The usual treatment for Hepatitis C was a combination of two drugs, pegylated interferon and pegIFN () ribavirin (RBV). Fact Sheet 680 You have more information about these two drugs. pegIFN is injected once a week. RBV is a pill taken twice a day. These drugs have some serious side effects, including flu symptoms, irritability, depression, and low red blood cell count (anemia) or low white blood cell count (neutropenia.) Talk to your healthcare provider about how to deal with these side effects.
New treatments for HCV are being developed. These drugs are currently added to pegIFN / RBV. Read more Sheet of fact 682 For more information on telaprevir (Incivek) and Sheet of fact 683 No boceprevir (Victrelis).

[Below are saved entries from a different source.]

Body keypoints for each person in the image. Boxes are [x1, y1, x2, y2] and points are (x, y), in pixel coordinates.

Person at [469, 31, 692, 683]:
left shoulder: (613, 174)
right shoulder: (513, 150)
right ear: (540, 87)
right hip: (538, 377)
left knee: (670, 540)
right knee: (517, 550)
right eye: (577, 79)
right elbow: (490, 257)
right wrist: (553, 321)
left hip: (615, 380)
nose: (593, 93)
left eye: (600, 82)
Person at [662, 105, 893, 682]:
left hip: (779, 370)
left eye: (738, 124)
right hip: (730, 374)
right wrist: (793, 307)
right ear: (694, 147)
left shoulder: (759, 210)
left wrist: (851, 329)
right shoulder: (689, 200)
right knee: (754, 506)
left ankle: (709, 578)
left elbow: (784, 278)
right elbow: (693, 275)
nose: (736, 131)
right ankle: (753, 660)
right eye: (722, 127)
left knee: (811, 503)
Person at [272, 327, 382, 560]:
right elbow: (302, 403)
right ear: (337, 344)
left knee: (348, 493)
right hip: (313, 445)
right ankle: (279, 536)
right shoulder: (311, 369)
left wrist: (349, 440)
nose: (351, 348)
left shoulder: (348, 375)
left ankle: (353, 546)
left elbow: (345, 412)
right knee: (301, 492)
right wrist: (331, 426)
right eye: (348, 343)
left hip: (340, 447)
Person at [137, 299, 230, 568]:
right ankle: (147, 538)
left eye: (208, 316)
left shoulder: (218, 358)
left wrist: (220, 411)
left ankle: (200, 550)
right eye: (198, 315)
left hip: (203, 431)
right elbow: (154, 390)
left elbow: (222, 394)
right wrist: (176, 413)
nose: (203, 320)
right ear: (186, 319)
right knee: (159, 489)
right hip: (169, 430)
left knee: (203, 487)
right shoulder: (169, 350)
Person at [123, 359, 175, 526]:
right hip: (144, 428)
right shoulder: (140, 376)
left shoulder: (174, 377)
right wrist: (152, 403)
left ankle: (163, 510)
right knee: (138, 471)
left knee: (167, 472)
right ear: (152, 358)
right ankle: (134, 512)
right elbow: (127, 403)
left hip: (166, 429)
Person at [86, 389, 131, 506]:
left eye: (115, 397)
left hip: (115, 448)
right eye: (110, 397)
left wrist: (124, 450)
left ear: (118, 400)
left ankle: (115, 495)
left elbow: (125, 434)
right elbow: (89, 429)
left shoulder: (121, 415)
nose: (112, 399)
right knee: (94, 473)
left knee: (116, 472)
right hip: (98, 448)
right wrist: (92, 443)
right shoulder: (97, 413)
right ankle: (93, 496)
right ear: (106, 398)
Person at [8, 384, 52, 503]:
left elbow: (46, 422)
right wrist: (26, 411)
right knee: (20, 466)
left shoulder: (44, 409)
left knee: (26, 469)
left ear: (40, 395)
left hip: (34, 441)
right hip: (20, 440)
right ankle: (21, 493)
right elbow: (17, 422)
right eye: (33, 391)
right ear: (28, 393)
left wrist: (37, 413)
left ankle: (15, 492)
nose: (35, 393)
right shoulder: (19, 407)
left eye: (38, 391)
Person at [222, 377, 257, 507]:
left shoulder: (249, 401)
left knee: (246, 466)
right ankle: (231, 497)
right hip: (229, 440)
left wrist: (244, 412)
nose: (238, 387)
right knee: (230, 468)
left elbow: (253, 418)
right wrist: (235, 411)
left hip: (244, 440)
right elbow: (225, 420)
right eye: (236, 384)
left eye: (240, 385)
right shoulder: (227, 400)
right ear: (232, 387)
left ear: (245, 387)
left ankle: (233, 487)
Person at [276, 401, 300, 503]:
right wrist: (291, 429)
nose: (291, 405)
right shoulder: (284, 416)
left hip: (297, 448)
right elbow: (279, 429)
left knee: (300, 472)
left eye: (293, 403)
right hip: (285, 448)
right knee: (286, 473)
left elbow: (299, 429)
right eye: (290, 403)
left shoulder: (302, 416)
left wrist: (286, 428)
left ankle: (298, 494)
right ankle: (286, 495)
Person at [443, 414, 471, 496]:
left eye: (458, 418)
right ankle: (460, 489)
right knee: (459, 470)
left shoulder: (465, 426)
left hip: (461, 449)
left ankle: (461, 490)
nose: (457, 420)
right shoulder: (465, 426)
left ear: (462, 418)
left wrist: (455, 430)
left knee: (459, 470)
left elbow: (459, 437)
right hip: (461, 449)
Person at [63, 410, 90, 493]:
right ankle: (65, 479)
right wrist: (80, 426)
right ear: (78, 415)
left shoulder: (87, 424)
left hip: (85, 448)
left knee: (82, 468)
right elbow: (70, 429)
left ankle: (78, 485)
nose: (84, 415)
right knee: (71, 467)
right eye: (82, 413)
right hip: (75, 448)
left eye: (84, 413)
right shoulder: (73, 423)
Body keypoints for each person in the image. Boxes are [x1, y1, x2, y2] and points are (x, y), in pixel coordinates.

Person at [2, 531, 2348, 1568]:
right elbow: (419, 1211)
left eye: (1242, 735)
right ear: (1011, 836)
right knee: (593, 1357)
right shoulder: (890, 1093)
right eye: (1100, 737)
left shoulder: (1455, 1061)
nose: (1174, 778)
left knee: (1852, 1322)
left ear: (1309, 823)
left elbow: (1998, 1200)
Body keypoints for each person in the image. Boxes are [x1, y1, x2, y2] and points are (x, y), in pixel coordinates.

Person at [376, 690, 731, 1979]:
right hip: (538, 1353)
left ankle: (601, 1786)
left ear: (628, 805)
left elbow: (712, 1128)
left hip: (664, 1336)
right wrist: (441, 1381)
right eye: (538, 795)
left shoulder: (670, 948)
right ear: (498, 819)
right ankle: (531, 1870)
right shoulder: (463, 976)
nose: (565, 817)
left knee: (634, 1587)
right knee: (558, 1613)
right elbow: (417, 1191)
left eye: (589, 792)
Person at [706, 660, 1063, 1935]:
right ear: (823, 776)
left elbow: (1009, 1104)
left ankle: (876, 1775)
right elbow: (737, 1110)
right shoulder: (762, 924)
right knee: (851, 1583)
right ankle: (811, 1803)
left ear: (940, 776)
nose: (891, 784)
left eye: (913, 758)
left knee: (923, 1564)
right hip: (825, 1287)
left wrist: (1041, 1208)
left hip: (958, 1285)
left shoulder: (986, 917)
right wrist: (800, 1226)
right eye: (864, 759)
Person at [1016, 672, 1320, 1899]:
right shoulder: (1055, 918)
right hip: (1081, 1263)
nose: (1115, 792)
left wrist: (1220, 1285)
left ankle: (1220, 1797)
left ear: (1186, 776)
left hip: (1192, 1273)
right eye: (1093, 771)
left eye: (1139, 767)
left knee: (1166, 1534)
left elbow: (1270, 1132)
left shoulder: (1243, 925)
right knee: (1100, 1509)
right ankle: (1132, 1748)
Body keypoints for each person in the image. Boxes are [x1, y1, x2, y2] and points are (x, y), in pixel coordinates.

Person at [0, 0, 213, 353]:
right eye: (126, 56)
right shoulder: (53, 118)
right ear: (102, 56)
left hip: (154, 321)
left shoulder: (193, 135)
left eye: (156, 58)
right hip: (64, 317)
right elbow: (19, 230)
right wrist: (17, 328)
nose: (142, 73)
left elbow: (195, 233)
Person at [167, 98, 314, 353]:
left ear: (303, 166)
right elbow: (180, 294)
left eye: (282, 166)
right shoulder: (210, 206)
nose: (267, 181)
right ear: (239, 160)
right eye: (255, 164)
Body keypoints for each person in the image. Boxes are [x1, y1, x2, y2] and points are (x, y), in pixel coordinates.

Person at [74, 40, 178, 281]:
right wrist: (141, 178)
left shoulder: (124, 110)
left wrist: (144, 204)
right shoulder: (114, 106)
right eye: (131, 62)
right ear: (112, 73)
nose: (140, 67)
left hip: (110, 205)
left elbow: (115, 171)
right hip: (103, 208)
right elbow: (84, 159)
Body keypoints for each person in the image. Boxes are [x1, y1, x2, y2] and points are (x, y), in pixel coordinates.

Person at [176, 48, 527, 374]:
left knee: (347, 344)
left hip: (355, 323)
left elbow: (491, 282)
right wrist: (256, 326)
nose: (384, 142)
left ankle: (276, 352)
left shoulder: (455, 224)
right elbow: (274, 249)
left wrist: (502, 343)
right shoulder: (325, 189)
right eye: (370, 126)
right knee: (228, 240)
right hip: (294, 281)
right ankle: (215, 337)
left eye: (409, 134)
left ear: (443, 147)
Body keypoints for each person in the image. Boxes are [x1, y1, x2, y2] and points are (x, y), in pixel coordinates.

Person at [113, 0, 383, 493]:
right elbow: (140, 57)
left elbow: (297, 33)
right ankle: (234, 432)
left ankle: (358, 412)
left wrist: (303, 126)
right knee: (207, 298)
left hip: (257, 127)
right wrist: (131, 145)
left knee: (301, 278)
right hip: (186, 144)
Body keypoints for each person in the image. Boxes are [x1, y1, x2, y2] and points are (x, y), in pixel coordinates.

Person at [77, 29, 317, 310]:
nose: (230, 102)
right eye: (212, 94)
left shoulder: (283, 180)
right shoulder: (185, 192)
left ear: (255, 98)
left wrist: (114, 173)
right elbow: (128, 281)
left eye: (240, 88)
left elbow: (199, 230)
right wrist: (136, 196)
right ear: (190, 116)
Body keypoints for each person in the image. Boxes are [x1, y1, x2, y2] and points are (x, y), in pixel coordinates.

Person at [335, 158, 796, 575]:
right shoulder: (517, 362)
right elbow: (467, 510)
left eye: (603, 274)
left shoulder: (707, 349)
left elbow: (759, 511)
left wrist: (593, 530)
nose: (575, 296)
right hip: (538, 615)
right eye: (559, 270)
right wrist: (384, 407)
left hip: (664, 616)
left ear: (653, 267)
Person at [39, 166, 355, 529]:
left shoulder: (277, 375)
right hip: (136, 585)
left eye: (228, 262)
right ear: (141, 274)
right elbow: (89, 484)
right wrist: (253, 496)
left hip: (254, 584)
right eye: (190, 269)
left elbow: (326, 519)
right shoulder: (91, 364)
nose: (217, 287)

Hepatitis C treatment does not work for everyone and some people cannot tolerate side effects. Patients get better results with treatment when:
- Type 2 or 3 HCV
- Start treatment with a lower Hepatitis C viral load
- Not having severe liver damage
- They are women
- It has less than forty years old
- Do not suffer from co-infection with HIV or hepatitis B
- They are white, not African-Americans
The HEP C be prevented?
Although there are vaccines to protect you from infection with Hep one or Hep B. There is still no vaccine for Hep C. The best way to prevent C HEP infection is to avoid being exposed to blood that is infected with Hep C. If you don't share equipment for drug use and avoiding other blood contacts of people infected with HEP C, your risk of Hepatitis C infection will be less.
HEP C and HIV TOGETHER
Because HIV and HCV can spread through contact with infected blood, many people are "infected" with two viruses. HIV increases liver damage caused by Hepatitis C. Co-infected people are more likely to have liver problems related to the use of anti-HIV ART, but your health care provider can choose the drug that is more easily metabolized by the liver.
- Infection is linked to the faster progression of Hepatitis C, and an increased risk of liver failure. On the other hand, Hepatitis C does not seem to accelerate HIV to disease progression.
- Co-infected people are more likely to have liver problems related to HIV ART drugs against HIV, but the doctor can choose drugs that are easier for the liver to metabolize.
- People with both infections are more likely to have severe side effects. Depression is a symptom of HCV. This can cause missed doses of medications (poor adherence, see Fact Sheet 405) and problems related to cognitive impairment (see Fact Sheet 505.)
- HIV-positive people with less than 200 CD4 cells are at increased risk for severe liver damage from Hepatitis C.
- Co-infected people generally have higher HCV viral loads, which means that treatment may be less susceptible to poor results.
- Treatment of Hep C is less effective for co-infected people. The cure rates are about 20% with type 1 and 50-70% with types 2 or 3.
- If someone meets the guidelines for HIV treatment for HIV they should be treated first. Leaving HIV untreated for six to twelve months can have serious consequences.
- However, sometimes HCV must be treated first. If HIV does not need to be treated yet (if the CD4 cell count is high enough and HIV viral load is low enough), it is a good idea to treat Hepatitis C first. So the liver may be in a better position to deal with antiretrovirals.
- Some HIV drugs should be avoided when treating Hepatitis C. Do not use didanosine (ddI) with RBV. Avoid retrovir (AZT) during treatment Hepatitis C because it increases the risk of anemia. If you are infected, make sure that your health care provider knows how to treat both diseases.